Ağzımdan çıkacak tiz sesi elimi dudaklarıma bastırarak önlerken oturur pozisyona geçerken, sıçrayarak yapmıştım bunu, rahat bir tavırla geriye doğru yaslanmış, erkeksi bir oturuşla; mekanın sahibi denecek kadar yabancı olmayan bir tavırla oturmuş Fetih'e gözlerim iri bir şekilde bakarken kalp atışlarım açılan gözlerimle aynı anda hızlandı.

Vereceğim ilk refleksif tepkiyi zorlukla bastırırken beni izleyen şeyin cin olmadığına mı ya da yabancı olmadığına mı rahatladım bilmiyorum.
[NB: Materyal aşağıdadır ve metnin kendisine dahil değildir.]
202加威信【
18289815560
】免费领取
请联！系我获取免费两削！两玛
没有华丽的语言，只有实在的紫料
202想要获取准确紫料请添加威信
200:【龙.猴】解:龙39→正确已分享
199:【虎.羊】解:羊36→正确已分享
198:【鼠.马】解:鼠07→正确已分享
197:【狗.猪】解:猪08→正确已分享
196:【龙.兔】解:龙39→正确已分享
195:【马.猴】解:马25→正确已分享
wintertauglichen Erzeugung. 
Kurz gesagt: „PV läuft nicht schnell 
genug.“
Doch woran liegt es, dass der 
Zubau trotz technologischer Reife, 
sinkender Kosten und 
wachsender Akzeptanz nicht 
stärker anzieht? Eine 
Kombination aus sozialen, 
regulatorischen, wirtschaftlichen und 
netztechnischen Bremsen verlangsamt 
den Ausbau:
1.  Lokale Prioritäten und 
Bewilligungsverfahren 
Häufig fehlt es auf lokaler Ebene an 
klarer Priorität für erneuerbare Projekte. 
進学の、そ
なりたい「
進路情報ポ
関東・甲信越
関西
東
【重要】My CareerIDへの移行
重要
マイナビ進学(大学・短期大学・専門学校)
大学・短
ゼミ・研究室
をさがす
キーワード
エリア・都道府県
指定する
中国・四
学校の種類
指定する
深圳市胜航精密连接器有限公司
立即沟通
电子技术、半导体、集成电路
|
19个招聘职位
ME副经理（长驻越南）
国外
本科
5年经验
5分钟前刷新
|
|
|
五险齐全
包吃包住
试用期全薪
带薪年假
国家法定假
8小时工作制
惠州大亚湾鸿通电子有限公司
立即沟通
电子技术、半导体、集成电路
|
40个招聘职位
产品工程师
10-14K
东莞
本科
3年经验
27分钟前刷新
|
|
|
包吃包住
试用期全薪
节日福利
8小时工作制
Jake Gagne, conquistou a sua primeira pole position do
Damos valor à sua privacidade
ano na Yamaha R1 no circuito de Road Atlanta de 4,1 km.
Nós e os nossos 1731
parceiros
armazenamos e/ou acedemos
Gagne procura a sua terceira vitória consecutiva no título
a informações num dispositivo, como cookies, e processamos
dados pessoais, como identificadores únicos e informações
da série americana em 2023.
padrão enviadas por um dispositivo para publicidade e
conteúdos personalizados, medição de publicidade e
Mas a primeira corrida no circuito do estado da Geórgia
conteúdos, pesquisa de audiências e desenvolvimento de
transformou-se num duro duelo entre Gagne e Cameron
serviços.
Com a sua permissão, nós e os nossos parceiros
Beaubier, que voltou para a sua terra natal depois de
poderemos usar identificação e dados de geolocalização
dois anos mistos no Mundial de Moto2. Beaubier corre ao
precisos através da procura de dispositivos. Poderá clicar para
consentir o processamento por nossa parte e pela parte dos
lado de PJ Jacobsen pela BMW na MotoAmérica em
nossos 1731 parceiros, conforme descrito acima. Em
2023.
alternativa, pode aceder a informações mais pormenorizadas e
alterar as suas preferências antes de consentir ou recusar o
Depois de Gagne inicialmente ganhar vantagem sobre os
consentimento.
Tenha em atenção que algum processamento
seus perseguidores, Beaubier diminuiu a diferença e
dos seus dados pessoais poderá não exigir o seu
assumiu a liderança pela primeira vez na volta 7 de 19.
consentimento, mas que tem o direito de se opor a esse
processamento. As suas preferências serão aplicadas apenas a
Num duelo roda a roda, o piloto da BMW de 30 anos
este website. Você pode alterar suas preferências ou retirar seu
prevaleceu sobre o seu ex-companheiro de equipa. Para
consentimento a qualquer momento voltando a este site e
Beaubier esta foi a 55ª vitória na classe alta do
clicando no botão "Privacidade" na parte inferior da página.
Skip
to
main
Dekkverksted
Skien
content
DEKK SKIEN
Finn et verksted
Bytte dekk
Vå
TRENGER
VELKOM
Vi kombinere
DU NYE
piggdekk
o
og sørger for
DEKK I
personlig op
Elim yavaşça ağzımdan çekildi ama mimiklerim kendini korudu. Kaşlarım oldukça çatılmış, gözlerim hafifçe kısılmış, dudaklarım aralık kalmıştı.

"Fetih," dedim kısık sesle. "Ne yapıyorsun?" derken bir an gözüm ben doğru mu hatırlıyorum diye odaya kaydı.
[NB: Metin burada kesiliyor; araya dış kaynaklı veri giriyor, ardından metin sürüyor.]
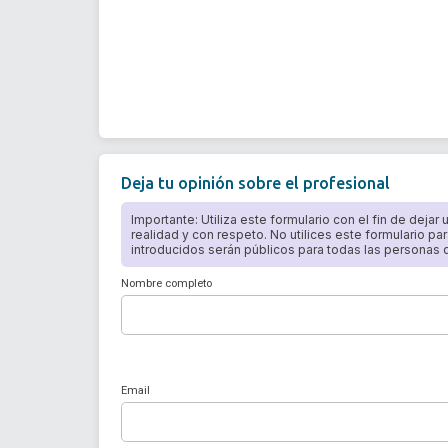
Deja tu opinión sobre el profesional
Importante: Utiliza este formulario con el fin de dejar
realidad y con respeto. No utilices este formulario par
introducidos serán públicos para todas las personas qu
Nombre completo
Email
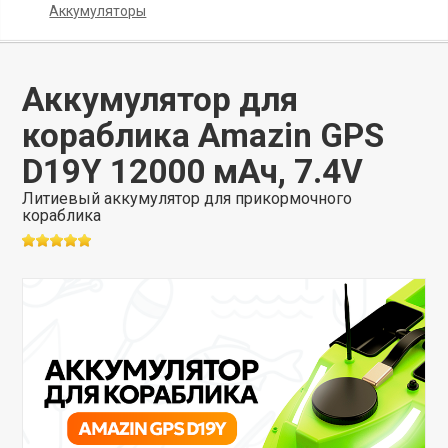
Аккумуляторы
Аккумулятор для
кораблика Amazin GPS
D19Y 12000 мАч, 7.4V
Литиевый аккумулятор для прикормочного
кораблика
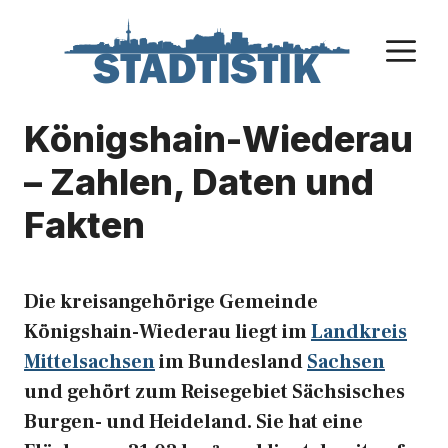
Zum
Inhalt
M
springen
Königshain-Wiederau
– Zahlen, Daten und
Fakten
Die kreisangehörige Gemeinde
Königshain-Wiederau liegt im
Landkreis
Mittelsachsen
im Bundesland
Sachsen
und gehört zum Reisegebiet Sächsisches
Burgen- und Heideland. Sie hat eine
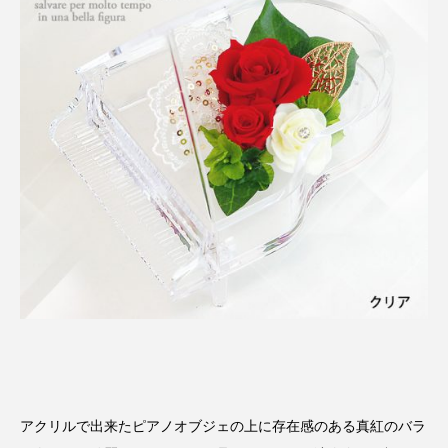
アクリルで出来たピアノオブジェの上に存在感のある真紅のバラ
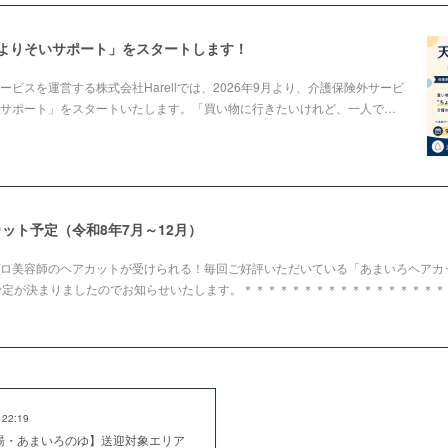
色よりそいサポート」をスタートします！
ビスを運営する株式会社Harellでは、2026年9月より、介護保険外サービ
サポート」をスタートいたします。「買い物に行きたいけれど、一人で…
ット予定（令和8年7月～12月）
ロ美容師のヘアカットが受けられる！毎回ご好評いただいている「あまいろヘアカッ
予定が決まりましたのでお知らせいたします。＊＊＊＊＊＊＊＊＊＊＊＊＊＊＊＊＊
 22:19
湯・あまいろのゆ】送迎対象エリア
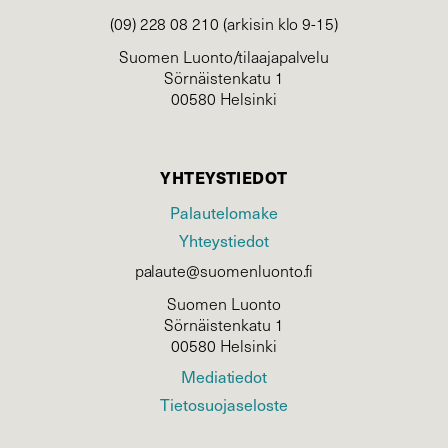
(09) 228 08 210 (arkisin klo 9-15)
Suomen Luonto/tilaajapalvelu
Sörnäistenkatu 1
00580 Helsinki
YHTEYSTIEDOT
Palautelomake
Yhteystiedot
palaute@suomenluonto.fi
Suomen Luonto
Sörnäistenkatu 1
00580 Helsinki
Mediatiedot
Tietosuojaseloste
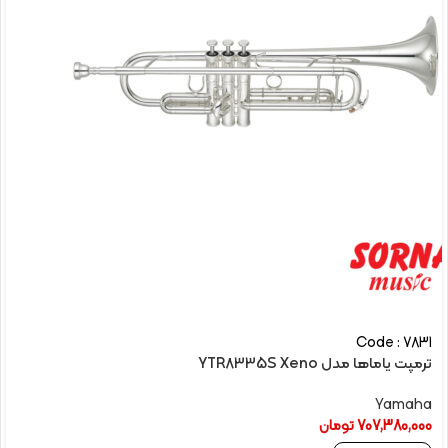
Code : 7831
ترمپت یاماها مدل YTR8335S Xeno
Yamaha
707,380,000
تومان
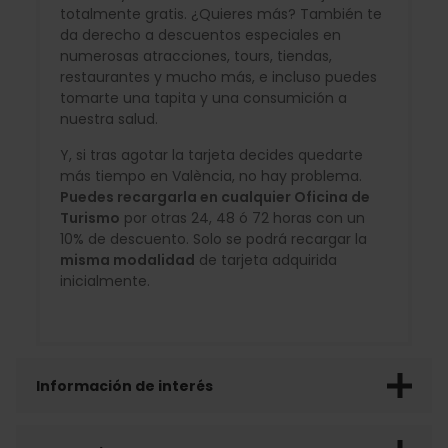
totalmente gratis. ¿Quieres más? También te
da derecho a descuentos especiales en
numerosas atracciones, tours, tiendas,
restaurantes y mucho más, e incluso puedes
tomarte una tapita y una consumición a
nuestra salud.
Y, si tras agotar la tarjeta decides quedarte
más tiempo en València, no hay problema.
Puedes recargarla en cualquier Oficina de
Turismo
por otras 24, 48 ó 72 horas con un
10% de descuento. Solo se podrá recargar la
misma modalidad
de tarjeta adquirida
inicialmente.
Información de interés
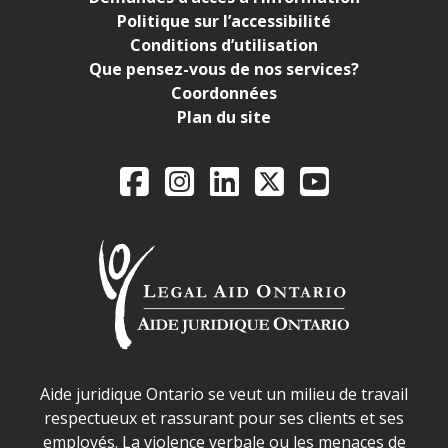
Politique sur l’accessibilité
Conditions d’utilisation
Que pensez-vous de nos services?
Coordonnées
Plan du site
Legal Aid Ontario o
Facebook
Instagram
LinkedIn
X
YouTube
Déclaration sur la sécurité dans les locaux d'AJO.
Aide juridique Ontario se veut un milieu de travail
respectueux et rassurant pour ses clients et ses
employés. La violence verbale ou les menaces de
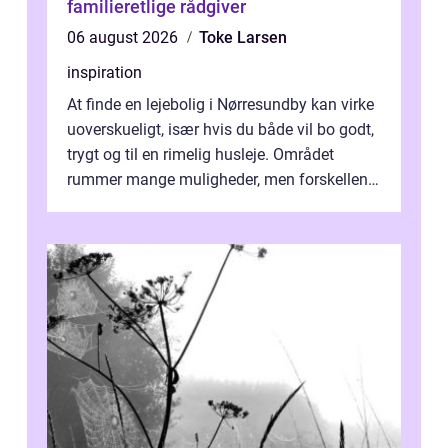
familieretlige rådgiver
06 august 2026
Toke Larsen
inspiration
At finde en lejebolig i Nørresundby kan virke
uoverskueligt, især hvis du både vil bo godt,
trygt og til en rimelig husleje. Området
rummer mange muligheder, men forskellene
på de enkelte boligforenin...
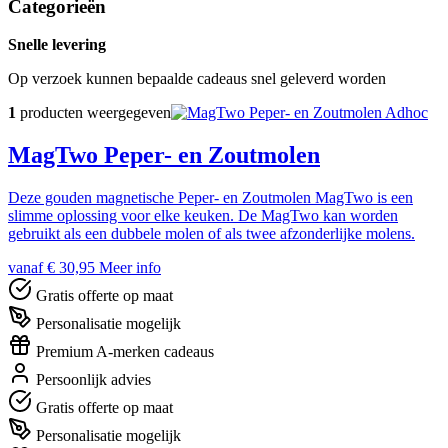
Categorieën
Snelle levering
Op verzoek kunnen bepaalde cadeaus snel geleverd worden
1
producten weergegeven
Adhoc
MagTwo Peper- en Zoutmolen
Deze gouden magnetische Peper- en Zoutmolen MagTwo is een
slimme oplossing voor elke keuken. De MagTwo kan worden
gebruikt als een dubbele molen of als twee afzonderlijke molens.
vanaf € 30,95
Meer info
Gratis offerte op maat
Personalisatie mogelijk
Premium A-merken cadeaus
Persoonlijk advies
Gratis offerte op maat
Personalisatie mogelijk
Evet, hala doktor odasındayım.

Dümdüz bir ifadeyle beni izlerken benim aksime oldukça sakin, hiç istifini bozmayan bir haldeydi.

"Uyanmanı bekliyorum." diyerek kendince mantıklı ve doğal, bence de daha bir yüzüme manyak mısın ifadesini ekleyecek bir cevap verdi.

Kahvaltının üzerinden iki gün geçmişti. O gün o gerginlikten sonra konuşmamış, denk gelmemiştik. Ta ki Zeliha'yı dikişleri için getireceğini söylemek için arayana kadar. Saat çok geçti, niye bu kadar geçe kaldığını sormamıştım. Gece yarısını geçeli az olmuyordu. Beklediğimi söylemiş, beklerken bulduğum boşlukta da biraz kestireyim demiştim.

"Ödümü kopardın," dedim açık açık. "Cin gibi geçmişsin sessiz sedasız izliyorsun. Tövbe yarabbim tövbe." derken kulak mememi çekip masaya vurdum.

"Cin gibi mi?" dedi garipçe söylediğim şeyin saçma olduğunu belli etmek ister gibi.

Tabi sapık gibi de olabilir. O da bir seçenek.

Tam konuşacağım sıra esnerken üşene üşene ağzımı kapattım. Gözlerimi ovuştururken rimel sürmediğime şükrettim.

"Zeliha nerede?" diye sorduğumda her ne kadar gözlerim açılsa da her uykudan uyandığım an gibi alık alık etrafa kayıyordu gözlerim. Huylanan burnumu avucumun içiyle sağa sola oynatarak rahatlatmaya çalışırken "Doktorun yanında, dikişleri alınıyor." diye açıklama yaptığında hareketim duraksadı.

Başımı hafifçe sağa yatırırken "Sen niye buradasın o zaman?" diye sordum.

Ne zaman otursa elleri bir yerlerde ritim tutuyordu. Tıpkı şu an ki gibi. Parmak uçları koltuğun kenarında ritim tutmuştu.